Networks Pull Back on Ray Rice Domestic Violence Video
Footage of his violent elevator attack on then-fiancee Janay Palmer is getting less play
The video of former Baltimore Ravens running back Ray Rice hitting then-fiancee Janay Palmer may still be dominating news coverage, but the contents of that footage may be getting considerably less TV play.
Several television networks announced Thursday that coverage of Rice's firing over the abuse and the fallout in the NFL will include less footage of the video — if any at all. As first reported by the AP, it's now out of rotation unless there's a "compelling" news rationale to bring it back. The graphic clip shows Rice punching Palmer in an Atlantic City casino elevator and dragging her outside.
To say the footage has caused outrage would be an understatement. Pundits have been firing at the NFL for not properly handling the situation when Rice and Palmer were first arrested for assault in February. After TMZ released the video Monday, and the Ravens promptly fired Rice, the story entered heavy rotation on the news and has prompted an internal investigation at the NFL over when leadership first saw the extent of the abuse.

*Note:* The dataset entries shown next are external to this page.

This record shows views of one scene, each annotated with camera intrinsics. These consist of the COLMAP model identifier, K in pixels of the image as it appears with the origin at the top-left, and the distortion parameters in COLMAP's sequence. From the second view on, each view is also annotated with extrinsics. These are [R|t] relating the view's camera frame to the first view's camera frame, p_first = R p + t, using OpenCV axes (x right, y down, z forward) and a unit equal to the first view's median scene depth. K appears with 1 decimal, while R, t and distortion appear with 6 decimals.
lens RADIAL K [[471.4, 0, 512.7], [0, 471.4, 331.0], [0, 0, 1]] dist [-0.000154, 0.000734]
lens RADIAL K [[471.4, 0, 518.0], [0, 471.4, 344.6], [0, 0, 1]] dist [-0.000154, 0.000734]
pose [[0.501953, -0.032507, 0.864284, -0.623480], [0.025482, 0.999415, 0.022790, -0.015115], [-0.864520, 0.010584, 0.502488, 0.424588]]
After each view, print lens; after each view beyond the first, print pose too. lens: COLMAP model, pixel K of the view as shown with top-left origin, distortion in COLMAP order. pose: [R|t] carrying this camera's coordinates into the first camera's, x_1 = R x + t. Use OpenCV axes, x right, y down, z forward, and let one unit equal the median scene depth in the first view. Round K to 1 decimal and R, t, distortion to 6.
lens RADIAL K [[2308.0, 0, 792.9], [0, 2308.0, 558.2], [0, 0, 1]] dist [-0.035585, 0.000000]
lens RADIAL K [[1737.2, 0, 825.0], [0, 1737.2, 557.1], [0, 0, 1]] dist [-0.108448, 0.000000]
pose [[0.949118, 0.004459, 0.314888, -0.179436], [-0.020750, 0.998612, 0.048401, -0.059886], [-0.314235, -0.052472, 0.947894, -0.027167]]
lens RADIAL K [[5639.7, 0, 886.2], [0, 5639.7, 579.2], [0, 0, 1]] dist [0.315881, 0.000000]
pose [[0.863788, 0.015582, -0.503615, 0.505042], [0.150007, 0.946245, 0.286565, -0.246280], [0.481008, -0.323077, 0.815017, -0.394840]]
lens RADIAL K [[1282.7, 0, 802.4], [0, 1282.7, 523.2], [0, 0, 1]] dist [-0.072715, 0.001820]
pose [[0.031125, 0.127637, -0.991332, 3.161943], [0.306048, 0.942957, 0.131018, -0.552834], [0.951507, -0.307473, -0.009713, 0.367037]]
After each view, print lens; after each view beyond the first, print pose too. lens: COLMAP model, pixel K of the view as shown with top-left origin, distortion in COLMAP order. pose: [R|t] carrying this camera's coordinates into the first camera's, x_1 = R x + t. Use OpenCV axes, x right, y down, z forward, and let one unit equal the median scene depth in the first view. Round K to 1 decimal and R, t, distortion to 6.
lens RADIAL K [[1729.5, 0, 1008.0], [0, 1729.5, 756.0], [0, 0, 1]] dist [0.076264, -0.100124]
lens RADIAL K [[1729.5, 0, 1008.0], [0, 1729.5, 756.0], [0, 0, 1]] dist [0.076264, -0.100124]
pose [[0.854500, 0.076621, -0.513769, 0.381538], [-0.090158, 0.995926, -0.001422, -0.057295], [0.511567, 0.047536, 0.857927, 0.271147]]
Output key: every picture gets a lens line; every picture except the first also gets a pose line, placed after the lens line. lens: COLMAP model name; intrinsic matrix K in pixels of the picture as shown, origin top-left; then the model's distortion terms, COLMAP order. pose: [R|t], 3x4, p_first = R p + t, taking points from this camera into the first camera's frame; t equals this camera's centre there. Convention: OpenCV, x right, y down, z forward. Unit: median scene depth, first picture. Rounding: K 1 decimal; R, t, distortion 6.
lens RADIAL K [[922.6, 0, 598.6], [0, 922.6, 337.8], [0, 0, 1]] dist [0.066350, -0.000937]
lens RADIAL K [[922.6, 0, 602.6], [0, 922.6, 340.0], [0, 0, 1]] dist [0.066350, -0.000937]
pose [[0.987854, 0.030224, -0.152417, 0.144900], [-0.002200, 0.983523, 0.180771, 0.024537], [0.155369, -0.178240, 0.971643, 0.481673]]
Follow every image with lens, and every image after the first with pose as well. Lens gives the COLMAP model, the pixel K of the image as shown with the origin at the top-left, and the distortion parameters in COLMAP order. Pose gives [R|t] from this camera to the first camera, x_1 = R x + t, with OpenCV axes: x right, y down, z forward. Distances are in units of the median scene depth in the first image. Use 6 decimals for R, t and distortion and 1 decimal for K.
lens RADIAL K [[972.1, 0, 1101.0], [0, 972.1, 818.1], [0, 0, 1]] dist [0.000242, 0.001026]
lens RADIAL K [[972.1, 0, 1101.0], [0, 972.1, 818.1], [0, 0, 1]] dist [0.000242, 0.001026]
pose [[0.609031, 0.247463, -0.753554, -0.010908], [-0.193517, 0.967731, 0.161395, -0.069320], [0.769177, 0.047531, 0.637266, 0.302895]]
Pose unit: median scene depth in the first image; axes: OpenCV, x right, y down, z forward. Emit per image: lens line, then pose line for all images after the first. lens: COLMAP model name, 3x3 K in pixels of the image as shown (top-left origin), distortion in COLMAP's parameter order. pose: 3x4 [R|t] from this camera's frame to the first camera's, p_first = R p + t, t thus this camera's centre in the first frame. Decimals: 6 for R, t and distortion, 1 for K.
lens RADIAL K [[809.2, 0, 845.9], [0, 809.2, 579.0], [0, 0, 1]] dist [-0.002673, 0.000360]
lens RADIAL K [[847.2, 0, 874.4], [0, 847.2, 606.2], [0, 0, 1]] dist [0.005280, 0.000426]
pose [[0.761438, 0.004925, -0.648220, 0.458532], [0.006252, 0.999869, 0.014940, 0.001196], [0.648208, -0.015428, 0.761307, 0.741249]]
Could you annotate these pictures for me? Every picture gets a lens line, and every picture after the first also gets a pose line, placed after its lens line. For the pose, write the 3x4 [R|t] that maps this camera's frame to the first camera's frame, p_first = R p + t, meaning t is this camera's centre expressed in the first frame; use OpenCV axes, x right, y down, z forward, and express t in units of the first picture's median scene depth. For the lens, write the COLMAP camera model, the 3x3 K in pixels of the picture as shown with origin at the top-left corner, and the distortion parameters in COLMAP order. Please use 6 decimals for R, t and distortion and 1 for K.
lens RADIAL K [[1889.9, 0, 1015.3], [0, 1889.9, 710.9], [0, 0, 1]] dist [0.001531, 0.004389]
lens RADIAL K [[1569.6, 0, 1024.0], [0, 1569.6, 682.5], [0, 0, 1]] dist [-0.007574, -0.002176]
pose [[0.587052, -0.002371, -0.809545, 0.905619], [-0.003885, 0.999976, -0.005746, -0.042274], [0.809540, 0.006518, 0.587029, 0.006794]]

"The video has been seen enough for viewers to clearly know what happened, and make their own judgments about what should happen next," said Fox News Channel exec vp Michael Clemente. "Our judgment is that continuing to show it is simply overdoing it for shock value, and not for journalistic reasons."
ESPN, which has had the most opportunity to cover the story, hasn't played the clip since Tuesday. Palmer (now Rice, since the pair married in March, has spoken out against the running of the video.)
Drawing a great deal of negative attention to the NFL and commissioner Roger Goodell, the Rice story has remained one of the most heavily covered of the week — even as President Obama publicly addressed the ongoing air strikes against the Islamic State of Iraq and Greater Syria (ISIS).
CNN, ABC and Fox Sports also were among those networks cutting back on the video.